Lex recently noted that back in December, Dr. Thompson gave some interesting advice to the Aerospace industry.
The second step is to show some imagination in leveraging any insights you have about how relevant audiences get their information.I was reminded of this when I noticed advertising from the aerospace industry on Dailykos. Good for Dr. Thompson, good for the AIA, and good for Kos. By definition blogs are where people go to get 'more' information on a specific subject, and the kos folks specifically are not exposed very often to legitimate information about the defense industry. The reasons are both many and legitimate, but mostly it comes down to few on the left side of politics in this country spending much time researching the subject until recently.
If you don't sponsor blogs then maybe you should, and if you do sponsor blogs maybe you should upgrade them, or make more of an effort to attract people to them.
Do you have a network of people who respond to internet postings about the sector, or do you just let postings get answered on an ad hoc basis where misconceptions are often allowed to go unchallenged?
Do you have a mechanism for pitching ideas on a regular basis to cable outlets, or think tanks, or organized labor -- the kind of mechanism that builds up relationships over time?
You get my point -- you need a campaign that is something more than the same old ideas.
I note it is encouraging this pattern is changing. I have no idea if the AIA advertising will make a difference, but I do think it is interesting. Manufacturing in the US is in steep decline, and the economic stimulus package in discussion in Congress will not curb that decline. Most Americans want to see our country make stuff, but it isn't easy to see how to turn things around.

These are real challenges for Congress, and explains why the DDG-1000 survived FY09 when by any measure other than industry, it shouldn't have. DDG-1000 has become a Congressional jobs program more than a Naval surface combatant program. With almost a million jobs having some touch to the DDG-1000 program in all 50 states, not to mention the program being critical to the only two shipyards able to build large surface warships, something has to give. The same scenario applies to the F-22 program, which is getting momentum for more money in Congress.
The question is, what should we do when major defense programs become major job programs from the perspective of Congress, and during rough economic times, make it prohibitive for the services to plan and spend reduced budgets wisely with Congress forcing the services to pay for these programs?

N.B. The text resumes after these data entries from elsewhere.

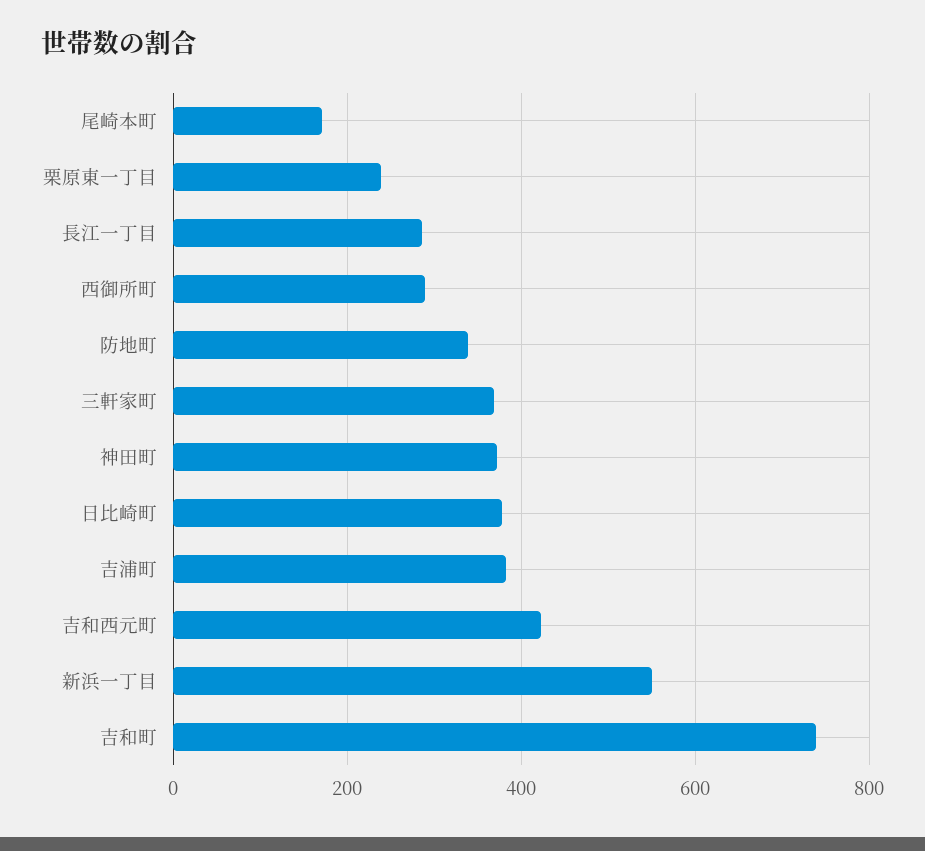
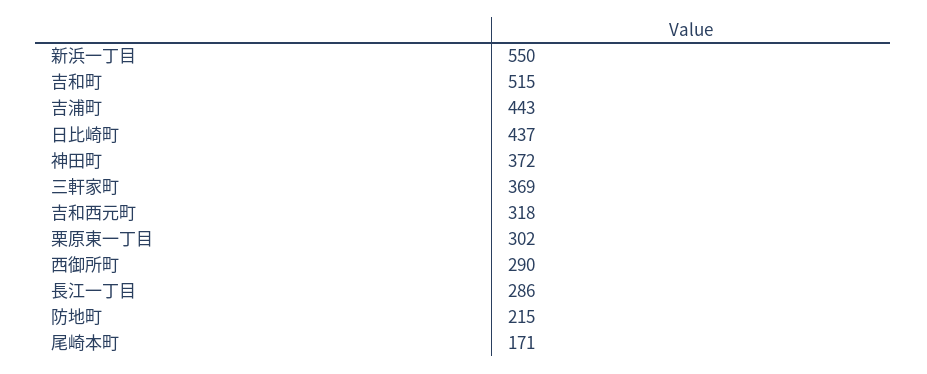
  {
    "尾崎本町": 171,
-   "栗原東一丁目": 240,
+   "栗原東一丁目": 302,
    "長江一丁目": 286,
    "西御所町": 290,
-   "防地町": 340,
+   "防地町": 215,
    "三軒家町": 369,
    "神田町": 372,
-   "日比崎町": 380,
+   "日比崎町": 437,
-   "吉浦町": 380,
+   "吉浦町": 443,
-   "吉和西元町": 420,
+   "吉和西元町": 318,
    "新浜一丁目": 550,
-   "吉和町": 740
+   "吉和町": 515
  }

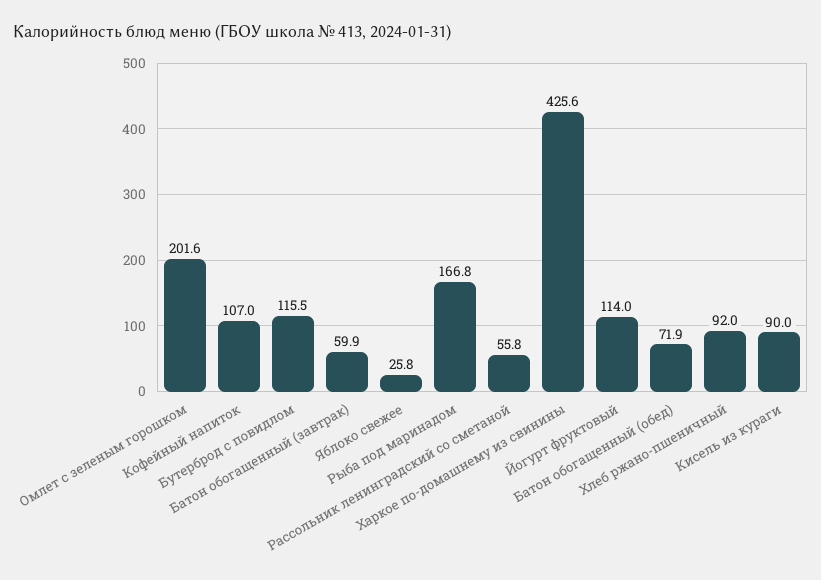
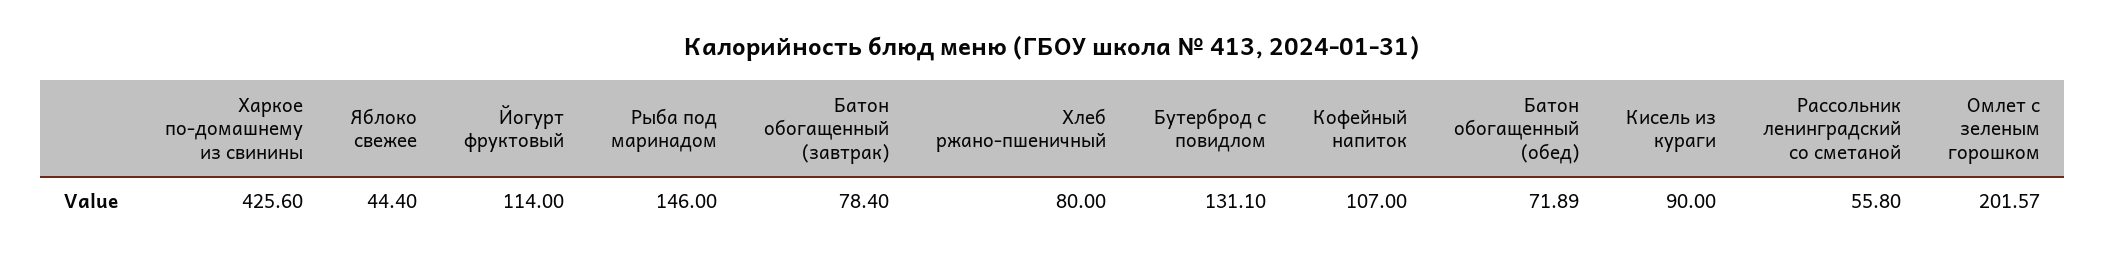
  {
    "Омлет с зеленым горошком": 201.57,
    "Кофейный напиток": 107,
-   "Бутерброд с повидлом": 115.5,
+   "Бутерброд с повидлом": 131.1,
-   "Батон обогащенный (завтрак)": 59.9,
+   "Батон обогащенный (завтрак)": 78.4,
-   "Яблоко свежее": 25.8,
+   "Яблоко свежее": 44.4,
-   "Рыба под маринадом": 166.8,
+   "Рыба под маринадом": 146,
    "Рассольник ленинградский со сметаной": 55.8,
    "Харкое по-домашнему из свинины": 425.6,
    "Йогурт фруктовый": 114,
    "Батон обогащенный (обед)": 71.89,
-   "Хлеб ржано-пшеничный": 92,
+   "Хлеб ржано-пшеничный": 80,
    "Кисель из кураги": 90
  }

I think Congress and the Obama administration missed a real opportunity with the stimulus package bill. By shifting these big money defense items that are essentially job programs to the stimulus bill, the administration could then reduce the budgets of the services without creating a crisis with the defense industry. The F-22 and DDG-1000 are really good systems, no question they are beyond anything competitors have, but they are tremendously expensive and tied to too many jobs to effectively cancel outright. The Army and Marines have similar programs, but which to move is for someone else to suggest. Such a move would address the real challenge involved with reducing the defense budget, which is dealing with the reality it takes long term planning to do because radical change leads to shockwaves thus massive layoffs, which is always bad both economically and politically.